Embora a jovem tivesse dito isso brincando, as outras a repreenderam por dizer algo assim. Todas exceto Sarah, que apenas sorriu com condescendência.

— Senhoras, é hora de começar, — Sarah anunciou com solenidade. — Esta é a minha primeira vez como madrinha do evento dos cães de caça, mas lhes garanto que será uma caçada inesquecível.

— Você já enviou o grupo de servos para o esconderijo?

— Eles partiram há uma hora — disse Sarah, movendo o cavalo em círculos.

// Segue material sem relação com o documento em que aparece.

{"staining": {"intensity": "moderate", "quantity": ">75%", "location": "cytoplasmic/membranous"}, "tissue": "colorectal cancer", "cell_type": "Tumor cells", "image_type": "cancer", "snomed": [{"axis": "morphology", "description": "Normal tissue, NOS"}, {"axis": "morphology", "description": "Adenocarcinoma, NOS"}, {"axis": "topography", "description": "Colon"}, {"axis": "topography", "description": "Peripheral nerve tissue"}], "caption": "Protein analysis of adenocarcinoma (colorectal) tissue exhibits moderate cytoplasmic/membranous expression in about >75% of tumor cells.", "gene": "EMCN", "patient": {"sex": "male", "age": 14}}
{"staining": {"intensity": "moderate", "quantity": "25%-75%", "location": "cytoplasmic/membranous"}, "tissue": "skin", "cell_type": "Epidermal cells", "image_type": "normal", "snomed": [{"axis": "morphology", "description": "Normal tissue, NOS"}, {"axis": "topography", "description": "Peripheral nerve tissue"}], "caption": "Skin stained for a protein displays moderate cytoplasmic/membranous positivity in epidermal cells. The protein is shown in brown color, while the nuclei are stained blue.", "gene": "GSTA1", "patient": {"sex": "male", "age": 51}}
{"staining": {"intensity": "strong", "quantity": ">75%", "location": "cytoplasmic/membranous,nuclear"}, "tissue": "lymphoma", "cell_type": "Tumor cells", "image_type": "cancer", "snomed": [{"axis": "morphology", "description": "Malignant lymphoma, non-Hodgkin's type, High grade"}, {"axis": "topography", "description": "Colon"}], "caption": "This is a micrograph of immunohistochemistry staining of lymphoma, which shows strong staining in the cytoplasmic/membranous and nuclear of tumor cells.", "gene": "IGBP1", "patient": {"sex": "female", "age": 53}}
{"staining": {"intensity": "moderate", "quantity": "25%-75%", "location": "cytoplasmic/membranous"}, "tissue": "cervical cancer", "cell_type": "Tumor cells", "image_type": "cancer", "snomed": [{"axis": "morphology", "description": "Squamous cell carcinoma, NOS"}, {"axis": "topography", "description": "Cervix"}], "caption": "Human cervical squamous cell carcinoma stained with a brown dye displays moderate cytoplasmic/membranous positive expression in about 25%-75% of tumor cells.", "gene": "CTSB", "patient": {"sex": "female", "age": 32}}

— É uma maravilha que este ano não tenhamos que usar nossos próprios servos, — Amanda alegrou-se.

— Com certeza — reconheceu Bertha, — foi um tédio ter que ceder o meu há dois anos.

— Não reclame Bertha, isso foi obra do destino — lhe disse Jane.

Para Callum, a conversa começou a soar bastante estranha.

— Onde você conseguiu os servos desta vez? — Amanda perguntou.

— Eles são os servos das minhas empregadas.

— Elas não vão sentir falta deles?

— Talvez, Sarah concordou — encolhendo os ombros novamente, — mas elas devem satisfazer a sua senhora.

Amanda ordenou que ele subisse no cavalo e ficasse atrás dela. A cabeça de Callum estava girando, imaginando se o que ele estava ouvindo era verdade. Aquele grupo de mulheres se reunia uma vez por ano para caçar homens. Amanda havia dito que era um passatempo tão popular que as vítimas tinham acabado. Uma das vítimas foi o servo de Bertha. Poderia ter sido ele este ano se a Sra. Richardson não tivesse roubado os servos das suas empregadas. Era horrível e monstruoso, e Amanda não apenas aprovava, mas também desfrutava. Callum tinha que fazer alguma coisa para evitar que elas matassem aqueles homens, devia fugir e se esconder delas.